■ DOCUMENT SEGMENT ■
February 9, 2010 - 4:34PM

Central banks may need to become more pro-active in dealing with dangerous asset bubbles before they become destabilising to the financial system, the Reserve Bank said today. In a paper co-authored by RBA Governor Glenn Stevens, the central bank argued that keeping official interest rates too low for too long could inadvertently fuel imbalances that would lead to asset price bubbles.

At a conference to mark the Reserve Bank's 50th anniversary attended by central bankers from around the world, Mr Stevens said central banks had to be wary of waiting too long during a boom cycle to curb imbalances. "It also amounts to an argument to avoid having the boom get to that point and to err on the side, much earlier in the process, of not keeping interest rates unusually low," Mr Stevens told the closed-door conference in his speech, a copy of which was released to the media.

The problem was not solely asset prices, but the imbalances reflected in a combination of rapidly rising asset prices and credit and falling lending standards, he argued. "It is unlikely to be credible for central banks not to move, in the next decade, at least somewhat in the 'responsive' direction," Stevens said.

■ TASKS AND EXERCISES ■
1 > Can you give the passage of the Reserve Bank article starting at "February 9, 2010" and ending at "asset price bubbles.", substituting "unintentionally" for "inadvertently"?
2 > Will you carry on the Reserve Bank article from the point where it stops?

■ INFORMATION SUPPLIED ■

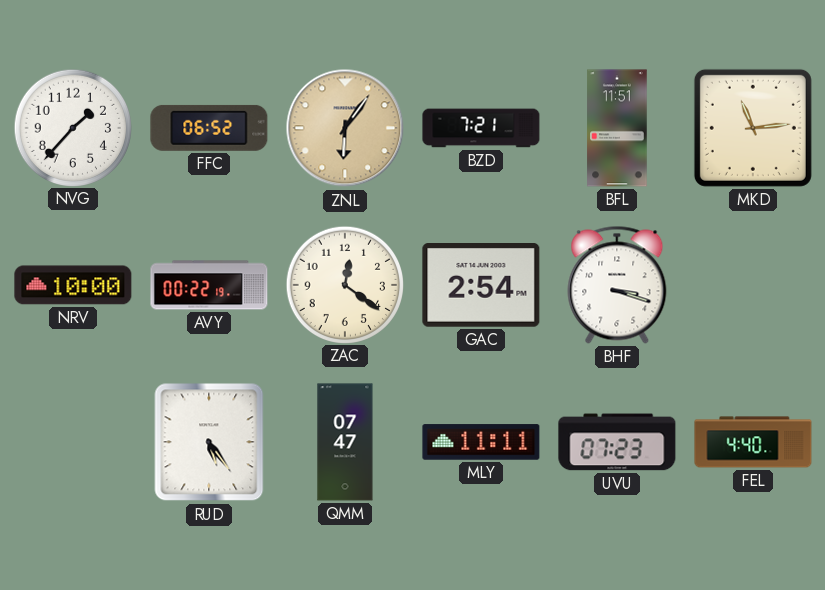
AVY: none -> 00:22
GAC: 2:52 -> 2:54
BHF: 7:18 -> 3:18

■ SOLVED TASKS ■
1 >
February 9, 2010 - 4:34PM

Central banks may need to become more pro-active in dealing with dangerous asset bubbles before they become destabilising to the financial system, the Reserve Bank said today. In a paper co-authored by RBA Governor Glenn Stevens, the central bank argued that keeping official interest rates too low for too long could unintentionally fuel imbalances that would lead to asset price bubbles.

2 >
He was addressing a meeting attended by top officials from the European Central Bank, the U.S. Federal Reserve, the Bank of Japan and other Asian central banks. First mover Australia was the first among industrialised nations last year to begin lifting interest rates from emergency lows, in part wary of fuelling another housing bubble.

The RBA has long challenged the prevailing view among central banks that they should not target asset prices and rather mop up the damage from bubbles afterward. In 2002 and 2003, it nudged up interest rates and was effective in talking down a frothy housing market. The US Federal Reserve's policy of keeping official rates low after the last downturn has been widely blamed for fuelling the US housing debacle that led to the global financial crisis.

The Fed took the view that since it was hard to identify asset bubbles in the making, it was best to let asset markets play out and "clean up" the fall-out after the boom ended. But as major central banks have found in the wake of the crisis, cleaning up afterwards is difficult when interest rates have been slashed close to zero.

One argument against interfering with asset prices is based on the belief that it is too hard to judge excessive growth, but the RBA chief said policymakers routinely faced these kinds of difficulties in judging the risks to inflation and growth. Bank for International Settlements head Jaime Caruana, speaking at the same event, echoed the point that central banks need to play a greater role in ensuring financial stability.

According to a copy of his speech, Caruana noted that debt-fuelled asset bubbles can feed off cheap money. "In general, prudential policies do not suffice to maintain financial stability," he said. "This being the case, regulation would be overburdened without some help from monetary policy."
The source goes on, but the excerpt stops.